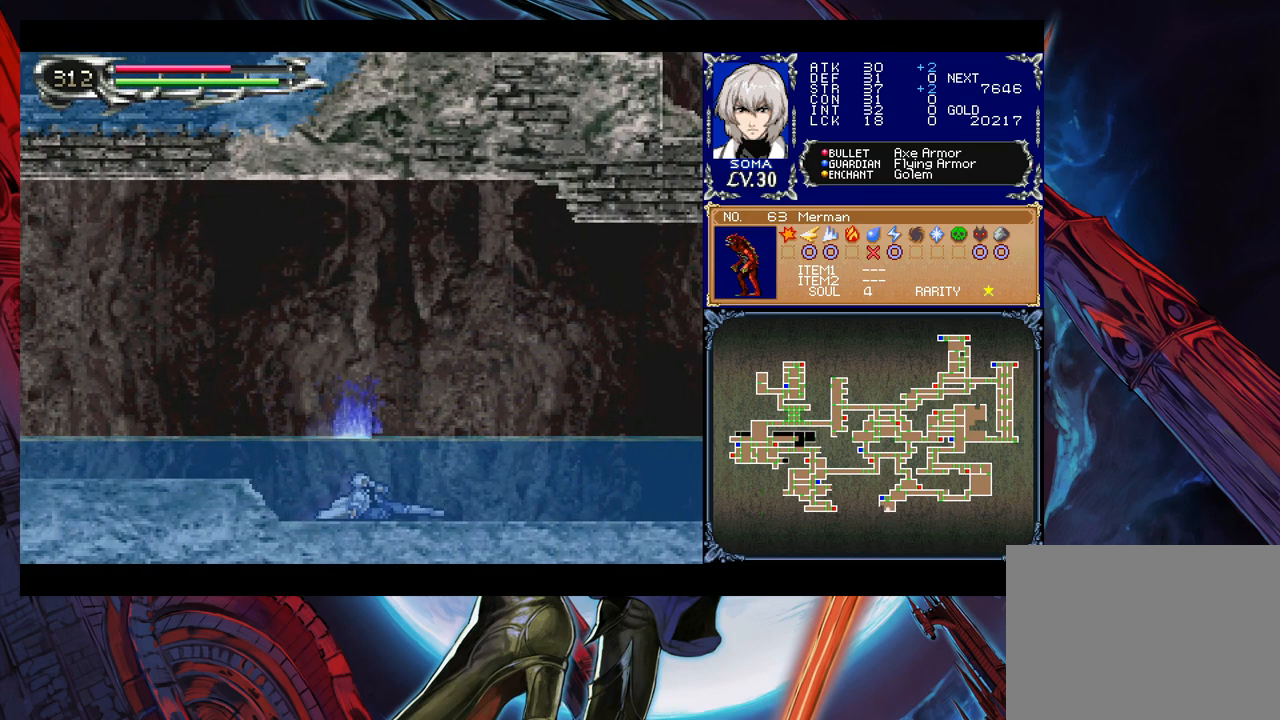
{"buttons": ["B"], "left_stick": "down-left", "events": [[67, "left_stick", "center"], [117, "left_stick", "right"], [167, "Y", "down"], [217, "B", "down"], [217, "Y", "up"], [217, "left_stick", "down-left"], [267, "B", "up"], [350, "B", "down"], [417, "B", "up"], [467, "B", "down"]]}
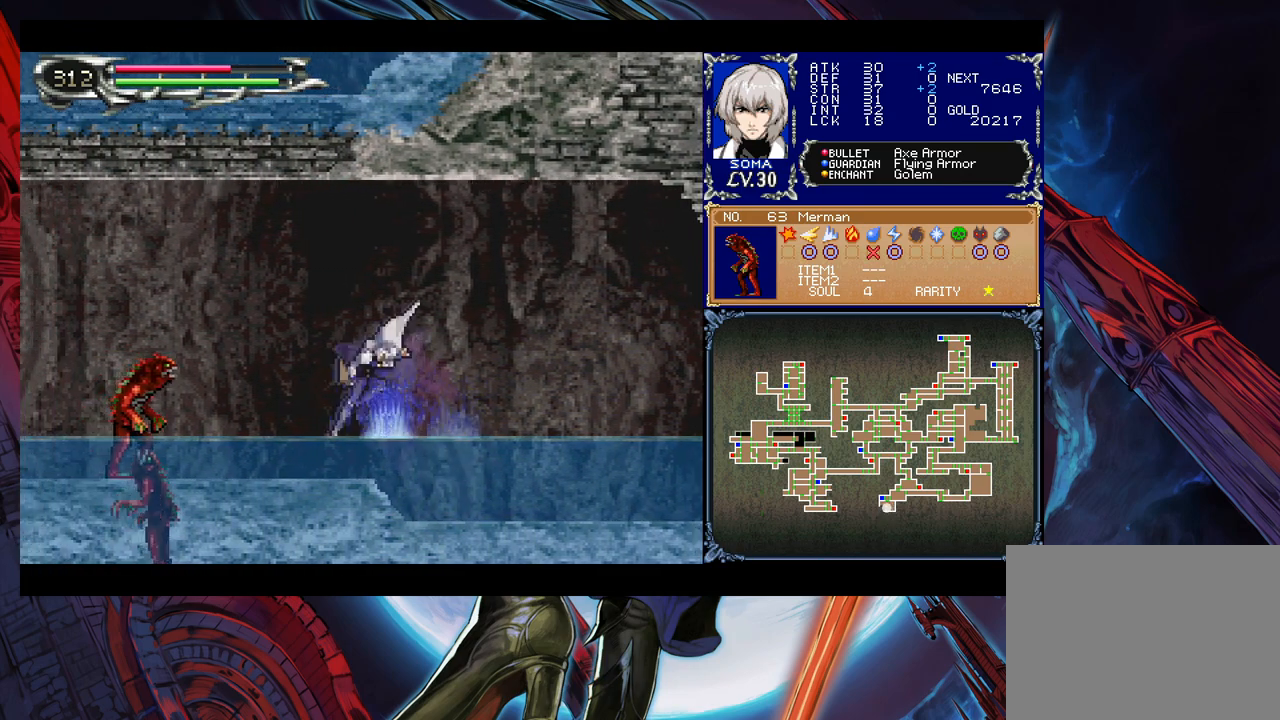
{"buttons": [], "left_stick": "down-left", "events": [[67, "B", "up"], [67, "left_stick", "left"], [467, "left_stick", "down-left"]]}
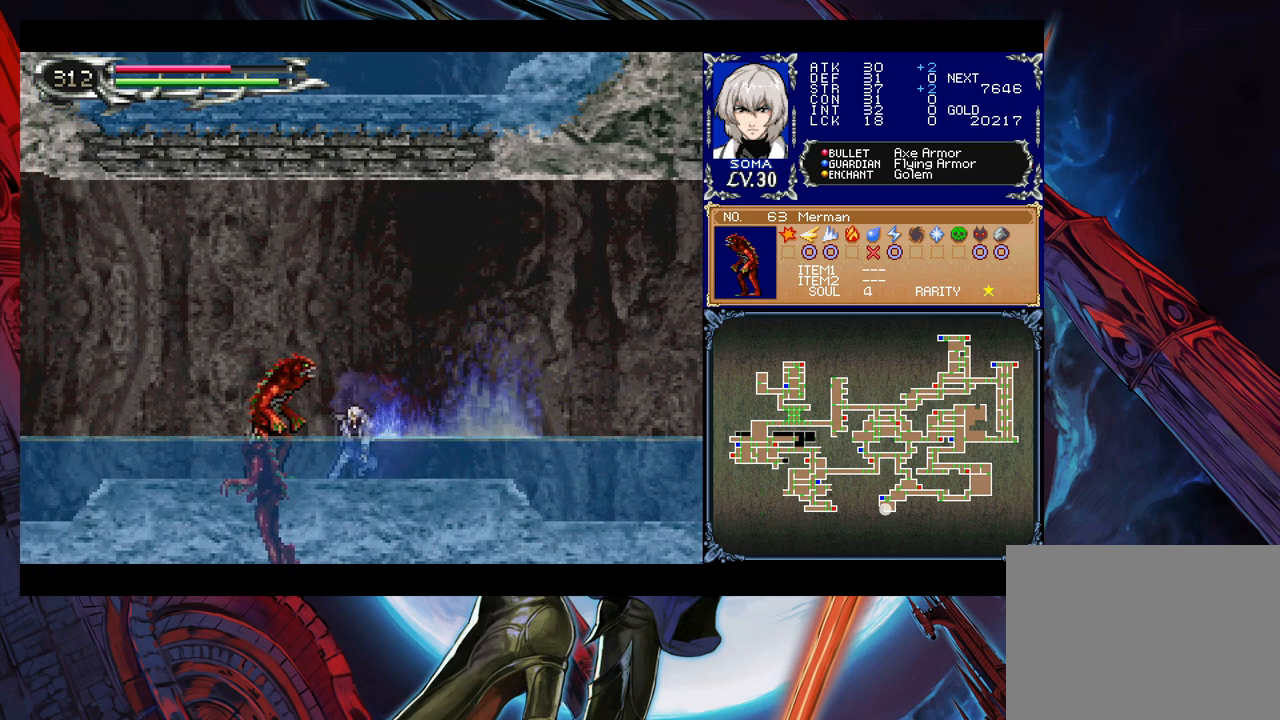
{"buttons": [], "left_stick": "left", "events": [[17, "A", "down"], [67, "A", "up"], [167, "A", "down"], [217, "left_stick", "center"], [267, "A", "up"], [500, "left_stick", "left"]]}
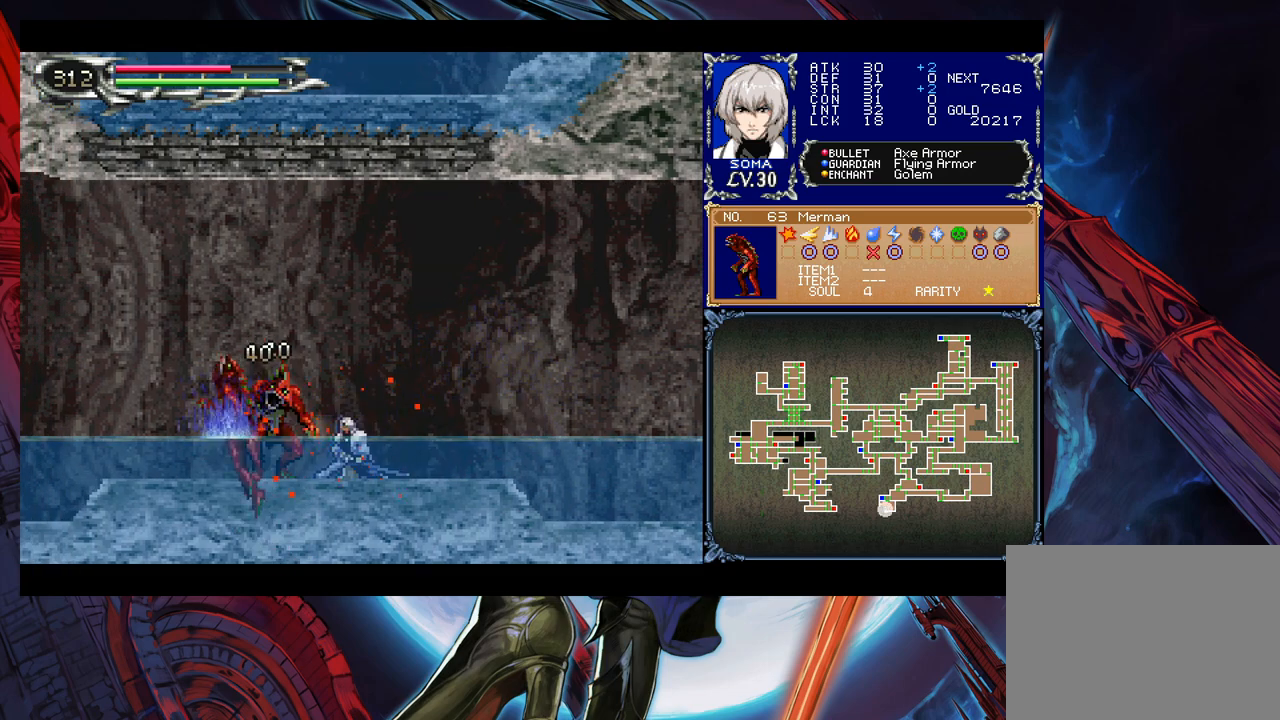
{"buttons": [], "left_stick": "down-left", "events": [[117, "left_stick", "down-left"], [167, "A", "down"], [217, "A", "up"], [267, "A", "down"], [350, "A", "up"], [450, "A", "down"], [500, "A", "up"]]}
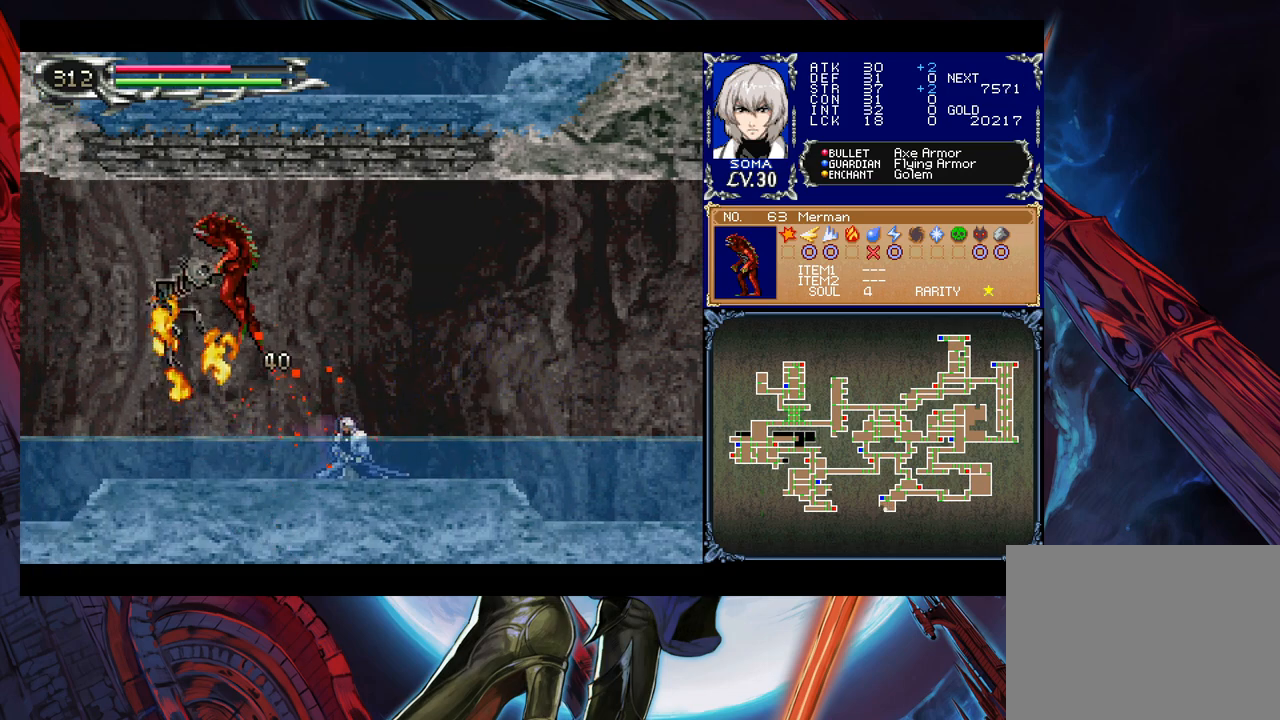
{"buttons": [], "left_stick": "down-left", "events": [[300, "A", "down"], [317, "A", "up"], [400, "A", "down"], [467, "A", "up"]]}
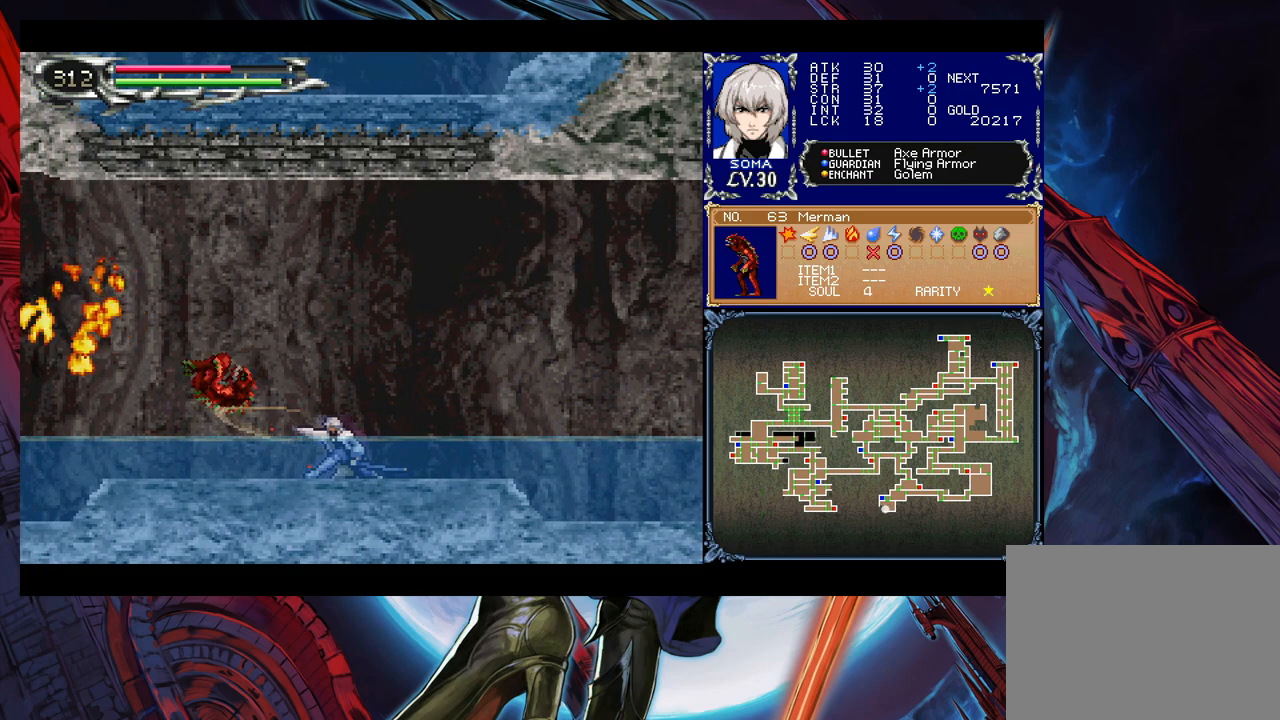
{"buttons": ["A"], "left_stick": "down-left", "events": [[17, "A", "down"], [117, "A", "up"], [217, "A", "down"], [300, "A", "up"], [367, "A", "down"]]}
☆ ☆ ☆
* The task: Every entry must be transcribed exactly. Pictures do not belong in the copy.

* Task solution:
{"buttons": ["B"], "left_stick": "down-left", "events": [[67, "left_stick", "center"], [117, "left_stick", "right"], [167, "Y", "down"], [217, "B", "down"], [217, "Y", "up"], [217, "left_stick", "down-left"], [267, "B", "up"], [350, "B", "down"], [417, "B", "up"], [467, "B", "down"]]}
{"buttons": [], "left_stick": "down-left", "events": [[67, "B", "up"], [67, "left_stick", "left"], [467, "left_stick", "down-left"]]}
{"buttons": [], "left_stick": "left", "events": [[17, "A", "down"], [67, "A", "up"], [167, "A", "down"], [217, "left_stick", "center"], [267, "A", "up"], [500, "left_stick", "left"]]}
{"buttons": [], "left_stick": "down-left", "events": [[117, "left_stick", "down-left"], [167, "A", "down"], [217, "A", "up"], [267, "A", "down"], [350, "A", "up"], [450, "A", "down"], [500, "A", "up"]]}
{"buttons": [], "left_stick": "down-left", "events": [[300, "A", "down"], [317, "A", "up"], [400, "A", "down"], [467, "A", "up"]]}
{"buttons": ["A"], "left_stick": "down-left", "events": [[17, "A", "down"], [117, "A", "up"], [217, "A", "down"], [300, "A", "up"], [367, "A", "down"]]}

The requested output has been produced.